The medical school will welcome Gabriel Nuñez, MD, in November as the featured speaker for Seminars in Investigative Medicine.
Dr. Nuñez’s presentation, “Microbiota-Host Interactions in Health and Disease,” is scheduled for noon to 1 p.m. on Wednesday, November XX, 2025, in TBL 2 at the W.E. Upjohn M.D. Campus in downtown Kalamazoo. A pizza lunch from Jets will be provided for attendees.
The event is free and MEDU and CE credit is available. For more information about CE credit, please go to https://bit.ly/4o4rrYn.
If you plan to attend, please register here. Individuals who RSVP will be admitted before those without a reservation.
Dr.
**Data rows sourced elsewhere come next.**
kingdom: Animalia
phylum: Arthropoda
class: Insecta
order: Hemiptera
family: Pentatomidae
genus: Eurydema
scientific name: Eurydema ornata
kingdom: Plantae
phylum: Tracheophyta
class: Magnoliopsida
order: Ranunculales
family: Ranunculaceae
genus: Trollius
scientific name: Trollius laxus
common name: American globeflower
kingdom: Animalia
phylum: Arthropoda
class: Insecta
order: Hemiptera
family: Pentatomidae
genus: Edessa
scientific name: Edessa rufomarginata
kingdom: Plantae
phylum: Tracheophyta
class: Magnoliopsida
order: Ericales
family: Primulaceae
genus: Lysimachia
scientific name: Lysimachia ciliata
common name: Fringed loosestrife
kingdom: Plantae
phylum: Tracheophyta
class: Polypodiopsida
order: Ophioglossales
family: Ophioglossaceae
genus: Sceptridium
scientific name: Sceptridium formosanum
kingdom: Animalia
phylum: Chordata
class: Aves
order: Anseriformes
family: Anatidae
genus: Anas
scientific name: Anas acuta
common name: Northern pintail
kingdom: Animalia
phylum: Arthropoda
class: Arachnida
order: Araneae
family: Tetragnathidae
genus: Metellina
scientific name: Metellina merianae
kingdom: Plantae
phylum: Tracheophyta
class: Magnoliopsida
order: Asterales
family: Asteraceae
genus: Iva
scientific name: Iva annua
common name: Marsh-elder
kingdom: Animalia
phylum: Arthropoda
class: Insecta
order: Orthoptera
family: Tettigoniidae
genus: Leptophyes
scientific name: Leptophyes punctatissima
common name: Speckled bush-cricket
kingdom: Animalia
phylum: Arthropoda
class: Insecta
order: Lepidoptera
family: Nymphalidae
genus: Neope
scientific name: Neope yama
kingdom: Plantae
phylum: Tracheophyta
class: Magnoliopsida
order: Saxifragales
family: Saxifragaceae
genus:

Nuñez earned his MD degree from the University of Seville in Spain and completed his postdoctoral training at the University of Texas Southwestern Medical Center in Dallas and Washing University in St. Louis. He joined the Department of Pathology at the University of Michigan in 1991 and currently serves as the Paul de Kruif Endowed Professor of Pathology.
Dr. Nuñez is the author of more than 400 scientific publications, several of which have appear in high-impact journals and resulted in more than 177,000 citations. He has also mentored more than 100 scientists, including more than 65 postdoctoral fellows.
In his laboratory at U-M, Dr. Nuñez and his team are focusing their efforts on mechanistic studies to understand the role of members of the Nod-like receptor (NLR) and Toll-like receptor (TLR) families in immune responses against microbial pathogens and inflammatory disease. Additionally, they are taking part in a major effort to understand the role of the microbiota in the regulation of immune responses, eradication of pathogens and development of inflammatory disease in the gut and the skin. The studies include work to elucidate the role of the microbiota in colonization resistance against bacterial pathogens in neonates and new approaches to provide neonatal protection against enteric pathogens.
Seminars in Investigative Medicine is a research seminar series at WMed aimed at bringing together the community of investigators both within – and outside — the medical school.